Now that many quality data is in Brunch, by using those, we need to make customized unique recommendation system.
- the purpose of this project is to develop personalized contents recommendation system.
Data Sources : Kakao Arena
- data overview
- articles(author, issue-date, title, contents, etc)
- reader/ author information(read-date, read-article, following author list, etc)
res
├── read
│ ├── ...
│ └── ...
└── predict
│ ├── dev.users
│ └── test.users
├── magazine.json
├── metadata.json
└── users.json
- we found that most consumption took place within 2 weeks of the publication of the article. Users tended to read more recently published articles. It was the result that reflects trends and seasonality of articles. Therefore, we decided to recommend articles to target users within two weeks of the issued date.
- The number of articles read by users during 1 months is divided into three groups using descriptive statistics.
- group1 (0~7) : passive user (who read below average number of articles)
- group2 (8~64): active user ( who read above average number of articles)

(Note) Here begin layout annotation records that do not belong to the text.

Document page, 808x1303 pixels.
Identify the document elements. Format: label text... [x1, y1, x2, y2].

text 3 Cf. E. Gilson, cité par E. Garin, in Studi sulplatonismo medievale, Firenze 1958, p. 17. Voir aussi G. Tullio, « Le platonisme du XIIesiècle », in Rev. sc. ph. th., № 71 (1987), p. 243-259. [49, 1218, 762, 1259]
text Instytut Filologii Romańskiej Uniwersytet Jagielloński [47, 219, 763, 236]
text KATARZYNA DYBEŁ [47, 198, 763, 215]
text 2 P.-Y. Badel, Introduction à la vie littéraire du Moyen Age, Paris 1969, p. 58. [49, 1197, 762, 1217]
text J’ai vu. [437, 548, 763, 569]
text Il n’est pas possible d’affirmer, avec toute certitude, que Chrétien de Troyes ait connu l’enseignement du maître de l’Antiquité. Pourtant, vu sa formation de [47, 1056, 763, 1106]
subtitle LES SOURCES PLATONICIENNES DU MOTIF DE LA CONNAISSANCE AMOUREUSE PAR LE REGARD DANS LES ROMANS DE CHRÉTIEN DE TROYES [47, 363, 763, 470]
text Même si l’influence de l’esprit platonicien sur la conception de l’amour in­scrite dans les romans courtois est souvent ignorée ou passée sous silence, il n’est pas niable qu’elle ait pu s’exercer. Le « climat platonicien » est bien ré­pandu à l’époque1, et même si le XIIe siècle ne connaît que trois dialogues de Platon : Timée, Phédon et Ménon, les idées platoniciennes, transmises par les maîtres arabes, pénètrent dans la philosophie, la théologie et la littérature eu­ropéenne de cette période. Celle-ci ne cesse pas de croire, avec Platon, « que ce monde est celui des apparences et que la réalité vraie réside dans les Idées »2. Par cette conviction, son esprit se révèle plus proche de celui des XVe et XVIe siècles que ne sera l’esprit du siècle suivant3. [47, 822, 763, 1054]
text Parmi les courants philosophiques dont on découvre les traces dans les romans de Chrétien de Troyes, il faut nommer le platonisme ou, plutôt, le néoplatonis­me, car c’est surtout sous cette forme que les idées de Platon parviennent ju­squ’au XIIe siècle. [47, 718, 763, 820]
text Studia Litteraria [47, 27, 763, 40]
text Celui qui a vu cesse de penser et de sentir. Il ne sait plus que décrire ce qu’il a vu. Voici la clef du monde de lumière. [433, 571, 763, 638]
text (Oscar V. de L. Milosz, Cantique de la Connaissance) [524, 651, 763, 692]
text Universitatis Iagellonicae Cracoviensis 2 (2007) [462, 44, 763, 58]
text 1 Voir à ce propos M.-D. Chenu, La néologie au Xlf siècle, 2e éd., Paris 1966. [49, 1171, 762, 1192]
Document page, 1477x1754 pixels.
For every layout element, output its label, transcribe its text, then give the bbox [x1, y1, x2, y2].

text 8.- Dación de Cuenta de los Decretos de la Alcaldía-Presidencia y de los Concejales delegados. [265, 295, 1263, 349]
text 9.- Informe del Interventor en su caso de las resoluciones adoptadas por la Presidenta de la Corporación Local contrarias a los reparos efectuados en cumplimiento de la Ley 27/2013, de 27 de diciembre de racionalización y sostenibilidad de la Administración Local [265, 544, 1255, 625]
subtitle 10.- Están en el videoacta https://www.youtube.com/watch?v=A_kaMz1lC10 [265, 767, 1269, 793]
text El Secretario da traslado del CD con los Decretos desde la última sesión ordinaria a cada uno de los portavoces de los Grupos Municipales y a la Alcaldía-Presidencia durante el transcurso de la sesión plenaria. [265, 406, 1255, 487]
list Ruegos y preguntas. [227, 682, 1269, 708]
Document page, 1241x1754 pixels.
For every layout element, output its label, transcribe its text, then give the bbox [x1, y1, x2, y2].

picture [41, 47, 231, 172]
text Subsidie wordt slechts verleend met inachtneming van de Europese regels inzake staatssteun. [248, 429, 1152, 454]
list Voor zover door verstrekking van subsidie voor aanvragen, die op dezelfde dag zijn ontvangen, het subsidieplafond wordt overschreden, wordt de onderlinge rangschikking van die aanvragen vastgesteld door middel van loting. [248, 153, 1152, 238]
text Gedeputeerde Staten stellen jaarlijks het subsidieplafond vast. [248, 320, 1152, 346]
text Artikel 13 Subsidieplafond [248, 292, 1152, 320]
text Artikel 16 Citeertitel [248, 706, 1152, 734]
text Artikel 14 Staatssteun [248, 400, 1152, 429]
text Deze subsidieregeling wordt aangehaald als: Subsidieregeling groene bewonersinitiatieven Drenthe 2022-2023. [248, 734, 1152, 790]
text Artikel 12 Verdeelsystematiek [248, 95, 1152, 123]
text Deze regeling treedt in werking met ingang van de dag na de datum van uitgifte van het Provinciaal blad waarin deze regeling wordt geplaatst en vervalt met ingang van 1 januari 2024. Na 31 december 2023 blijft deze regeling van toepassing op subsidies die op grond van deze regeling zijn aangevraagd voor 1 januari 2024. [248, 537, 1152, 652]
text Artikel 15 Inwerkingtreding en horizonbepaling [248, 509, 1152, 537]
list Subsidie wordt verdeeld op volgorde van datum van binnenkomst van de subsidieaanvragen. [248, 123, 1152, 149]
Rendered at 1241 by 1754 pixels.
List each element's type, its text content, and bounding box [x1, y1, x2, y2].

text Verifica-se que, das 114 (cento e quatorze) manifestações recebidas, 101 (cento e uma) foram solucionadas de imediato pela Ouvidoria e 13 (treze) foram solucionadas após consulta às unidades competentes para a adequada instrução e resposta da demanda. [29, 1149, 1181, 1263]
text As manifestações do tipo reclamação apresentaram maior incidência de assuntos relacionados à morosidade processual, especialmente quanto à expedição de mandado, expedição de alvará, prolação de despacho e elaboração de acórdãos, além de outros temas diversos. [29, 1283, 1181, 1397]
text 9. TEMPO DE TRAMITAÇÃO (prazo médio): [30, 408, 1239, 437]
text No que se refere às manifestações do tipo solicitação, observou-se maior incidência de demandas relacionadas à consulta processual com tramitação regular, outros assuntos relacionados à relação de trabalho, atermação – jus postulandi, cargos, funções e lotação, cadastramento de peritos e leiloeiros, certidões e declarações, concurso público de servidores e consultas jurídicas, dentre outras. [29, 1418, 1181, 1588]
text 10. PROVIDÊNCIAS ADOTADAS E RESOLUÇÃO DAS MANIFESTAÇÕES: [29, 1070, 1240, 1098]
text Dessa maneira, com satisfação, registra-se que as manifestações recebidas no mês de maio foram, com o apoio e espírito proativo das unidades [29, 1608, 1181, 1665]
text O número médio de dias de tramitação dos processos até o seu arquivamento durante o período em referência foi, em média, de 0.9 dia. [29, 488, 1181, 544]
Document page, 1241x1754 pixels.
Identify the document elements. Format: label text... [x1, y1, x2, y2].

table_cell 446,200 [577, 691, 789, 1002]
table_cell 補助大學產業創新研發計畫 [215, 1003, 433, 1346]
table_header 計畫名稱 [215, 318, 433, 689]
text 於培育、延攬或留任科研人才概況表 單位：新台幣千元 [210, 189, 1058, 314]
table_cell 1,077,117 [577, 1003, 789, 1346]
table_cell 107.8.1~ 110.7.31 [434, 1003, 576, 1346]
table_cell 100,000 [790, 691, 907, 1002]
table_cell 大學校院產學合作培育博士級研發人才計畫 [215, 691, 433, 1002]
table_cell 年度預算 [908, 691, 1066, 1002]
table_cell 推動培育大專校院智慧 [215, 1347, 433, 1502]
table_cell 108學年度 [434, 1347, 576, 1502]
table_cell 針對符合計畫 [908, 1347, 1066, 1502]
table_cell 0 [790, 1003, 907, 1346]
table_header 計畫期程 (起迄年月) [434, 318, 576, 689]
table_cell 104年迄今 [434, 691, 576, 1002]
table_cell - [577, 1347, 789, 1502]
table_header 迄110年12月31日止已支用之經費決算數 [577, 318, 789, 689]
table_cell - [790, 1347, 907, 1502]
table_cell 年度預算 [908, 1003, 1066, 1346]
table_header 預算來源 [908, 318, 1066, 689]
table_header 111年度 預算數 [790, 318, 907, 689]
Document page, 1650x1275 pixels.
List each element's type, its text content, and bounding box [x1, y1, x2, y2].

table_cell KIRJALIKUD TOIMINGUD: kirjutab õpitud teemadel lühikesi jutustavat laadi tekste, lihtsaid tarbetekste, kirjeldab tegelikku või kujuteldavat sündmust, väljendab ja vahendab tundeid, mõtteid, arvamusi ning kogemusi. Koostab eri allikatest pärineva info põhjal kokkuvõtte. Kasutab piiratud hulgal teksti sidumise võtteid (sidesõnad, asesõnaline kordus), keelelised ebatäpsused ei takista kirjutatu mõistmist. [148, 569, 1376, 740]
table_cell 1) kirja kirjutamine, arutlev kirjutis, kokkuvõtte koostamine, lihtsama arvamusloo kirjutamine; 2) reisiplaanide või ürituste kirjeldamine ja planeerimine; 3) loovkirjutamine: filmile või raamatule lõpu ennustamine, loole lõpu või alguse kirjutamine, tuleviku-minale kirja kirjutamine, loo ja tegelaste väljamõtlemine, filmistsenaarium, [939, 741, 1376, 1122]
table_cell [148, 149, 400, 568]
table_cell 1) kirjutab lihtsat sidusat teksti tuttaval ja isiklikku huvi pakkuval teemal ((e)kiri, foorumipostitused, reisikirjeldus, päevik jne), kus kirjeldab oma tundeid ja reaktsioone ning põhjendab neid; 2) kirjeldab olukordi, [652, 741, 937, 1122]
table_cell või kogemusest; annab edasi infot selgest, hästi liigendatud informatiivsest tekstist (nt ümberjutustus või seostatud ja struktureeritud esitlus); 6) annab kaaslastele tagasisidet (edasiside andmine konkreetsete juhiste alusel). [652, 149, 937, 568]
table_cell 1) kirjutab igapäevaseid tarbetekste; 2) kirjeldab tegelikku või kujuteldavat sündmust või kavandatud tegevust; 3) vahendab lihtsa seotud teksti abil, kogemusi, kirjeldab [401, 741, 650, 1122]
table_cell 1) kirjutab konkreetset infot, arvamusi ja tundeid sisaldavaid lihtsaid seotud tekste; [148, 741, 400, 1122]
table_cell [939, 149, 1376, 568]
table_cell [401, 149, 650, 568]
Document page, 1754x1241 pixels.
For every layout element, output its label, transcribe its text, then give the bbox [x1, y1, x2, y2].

- group3 (65~ ): domain worker, expert, crawler, etc. ( who read above upper-fence number of articles)
-
Articles of following author
- 98 % of all users have author list who follow.
- Each users follow an average of 8.6 authors.
- Recommend users recent article published by author they subscribe to.
-
Articles of magazine
- Article in magazines tends to be more read by users than not in.
- New users are likely to read articles in Brunch magazines.
- Recommend users another popular&recent articles in magazine where they read articles at least once.
-
Articles based on similar tastes(collaborative filtering)
- Tag list is the list that show content characteristic each articles has.
- By aggregating and vectorizing tag list in all articles that each users read(tf-tidf vercotizer, Doc2vec.), we deduced their unique tastes.
- Utlizing above tastes vector, we found the tastes similarity between reader and author, reader and reader.
- Recommend users articles published by author and consumed by reader with similar tastes.
-
Articles of Popular & Recent
- To resolve cold start, in case that the target users didn't read at least one article, we recommended popular & recent articles.